EXERCISE PROMPT:
Rewrite the lines below as one numbered list, skipping blank lines and leaving out the picture markers.

AVAILABLE DATA:
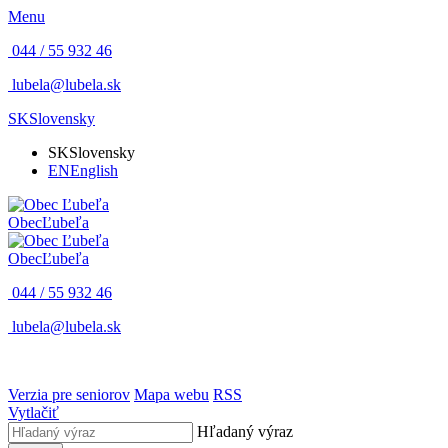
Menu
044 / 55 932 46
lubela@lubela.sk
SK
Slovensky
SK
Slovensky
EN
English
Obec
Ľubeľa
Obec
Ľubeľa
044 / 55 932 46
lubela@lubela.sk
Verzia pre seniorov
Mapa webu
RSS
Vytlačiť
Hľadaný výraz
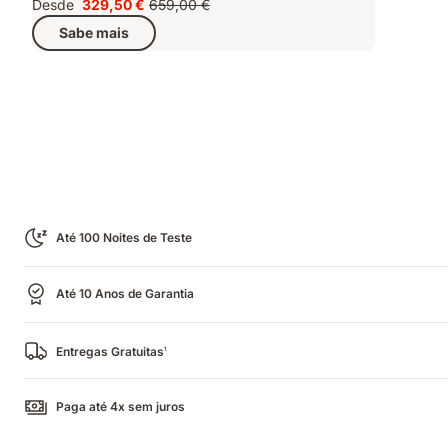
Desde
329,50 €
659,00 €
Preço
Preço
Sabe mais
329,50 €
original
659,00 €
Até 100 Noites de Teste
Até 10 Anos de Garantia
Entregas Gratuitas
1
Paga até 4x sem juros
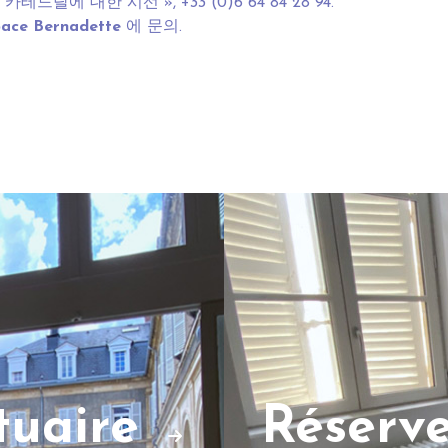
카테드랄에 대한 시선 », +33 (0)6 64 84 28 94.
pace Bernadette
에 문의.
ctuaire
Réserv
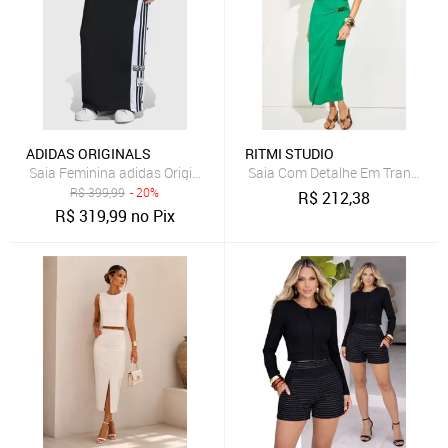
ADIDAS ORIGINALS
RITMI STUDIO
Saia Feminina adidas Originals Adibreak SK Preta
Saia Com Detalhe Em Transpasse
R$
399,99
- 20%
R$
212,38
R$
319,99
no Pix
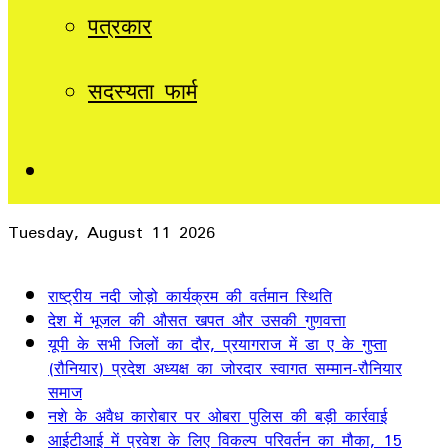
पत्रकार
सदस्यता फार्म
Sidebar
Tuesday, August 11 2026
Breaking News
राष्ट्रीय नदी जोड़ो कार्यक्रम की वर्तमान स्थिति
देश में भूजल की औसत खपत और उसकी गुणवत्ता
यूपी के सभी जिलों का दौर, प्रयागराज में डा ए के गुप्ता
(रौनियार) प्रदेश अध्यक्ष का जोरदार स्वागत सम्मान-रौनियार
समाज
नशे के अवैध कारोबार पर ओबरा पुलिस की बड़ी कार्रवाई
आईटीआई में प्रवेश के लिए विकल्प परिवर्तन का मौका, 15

WRITTEN RESPONSE:
1. Menu
2. 044 / 55 932 46
3. lubela@lubela.sk
4. SK
5. Slovensky
6. SK
7. Slovensky
8. EN
9. English
10. Obec
11. Ľubeľa
12. Obec
13. Ľubeľa
14. 044 / 55 932 46
15. lubela@lubela.sk
16. Verzia pre seniorov
17. Mapa webu
18. RSS
19. Vytlačiť
20. Hľadaný výraz
21. Desde
22. 329,50 €
23. 659,00 €
24. Preço
25. Preço
26. Sabe mais
27. 329,50 €
28. original
29. 659,00 €
30. Até 100 Noites de Teste
31. Até 10 Anos de Garantia
32. Entregas Gratuitas
33. 1
34. Paga até 4x sem juros
35. 카테드랄에 대한 시선 », +33 (0)6 64 84 28 94.
36. pace Bernadette
37. 에 문의.
38. ctuaire
39. Réserv
40. ADIDAS ORIGINALS
41. RITMI STUDIO
42. Saia Feminina adidas Originals Adibreak SK Preta
43. Saia Com Detalhe Em Transpasse
44. R$
45. 399,99
46. - 20%
47. R$
48. 212,38
49. R$
50. 319,99
51. no Pix
52. पत्रकार
53. सदस्यता फार्म
54. Sidebar
55. Tuesday, August 11 2026
56. Breaking News
57. राष्ट्रीय नदी जोड़ो कार्यक्रम की वर्तमान स्थिति
58. देश में भूजल की औसत खपत और उसकी गुणवत्ता
59. यूपी के सभी जिलों का दौर, प्रयागराज में डा ए के गुप्ता
60. (रौनियार) प्रदेश अध्यक्ष का जोरदार स्वागत सम्मान-रौनियार
61. समाज
62. नशे के अवैध कारोबार पर ओबरा पुलिस की बड़ी कार्रवाई
63. आईटीआई में प्रवेश के लिए विकल्प परिवर्तन का मौका, 15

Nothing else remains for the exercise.